Posted by John Whittle (Member # 22) on April 03, 2008, 05:22 PM:
Kodak originally used different couplers and developing agents from Fuji and Agfa. Eastman used CD-3 for Eastman color negative and Ektachrome, CD-2 for Eastman color positive. When the patents expired in the mid-70s on these chemicals, Agfa and Fuji introduced stocks that used the same processes which made if possible for a lab to use any of the three color positive materials in a single processing machine. Agfa Gevacolor and Gevachrome used a totally different suspension system and a different color developer and coupler.
This does not mean that the dyes used in the various stocks was the same. Agfa used a different cyan dye and since it had a better absorption in the infrared spectrum, it made a better optical sound Super8 print that Eastman material.

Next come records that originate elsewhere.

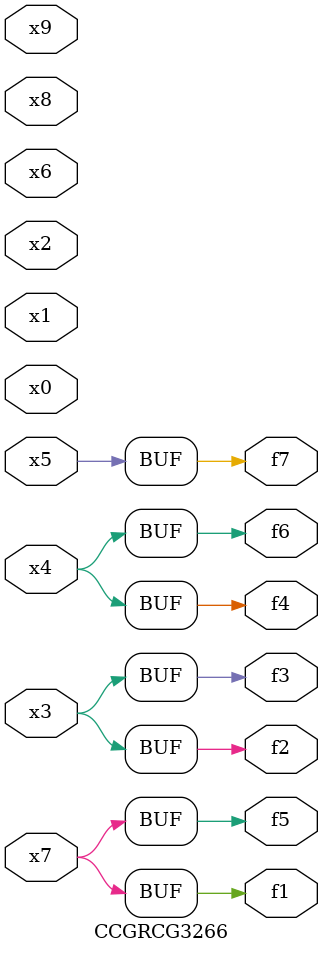
<source format=v>
module CCGRCG3266(
	input x0, x1, x2, x3, x4, x5, x6, x7, x8, x9,
	output f1, f2, f3, f4, f5, f6, f7
);
	assign f1 = x7;
	assign f2 = x3;
	assign f3 = x3;
	assign f4 = x4;
	assign f5 = x7;
	assign f6 = x4;
	assign f7 = x5;
endmodule

</source>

And dyes were changed with various stocks (5282/7382, 5385/7385, 7380, etc) in both the Eastman line and Agfa.
There were also various suppliers of chemicals and labs could buy from Kodak (for CD-2) or Hunt (for Code-2) for color developers. I don't know of any research or any record keeping that would allow us today to track chemistry against fading.
There are just so many variables from so many labs that we'll never know for sure if one is more stable than another.
What we do know is that films that have no resuidal couplers in the emulsion have much better keeping qualities. These are Technicolor IB prints which were dye transfer and Kodachrome which had the couplers in the processing baths and not in the film. The dyes in Kodachrome and processng also changed over the years (as did the film base which was different than that used for Eastmancolor) so there can be differences between a Kodachome from 1940s, 1950s, 1960s into the 1970s. The films also got faster, finer grain and sharper over the years.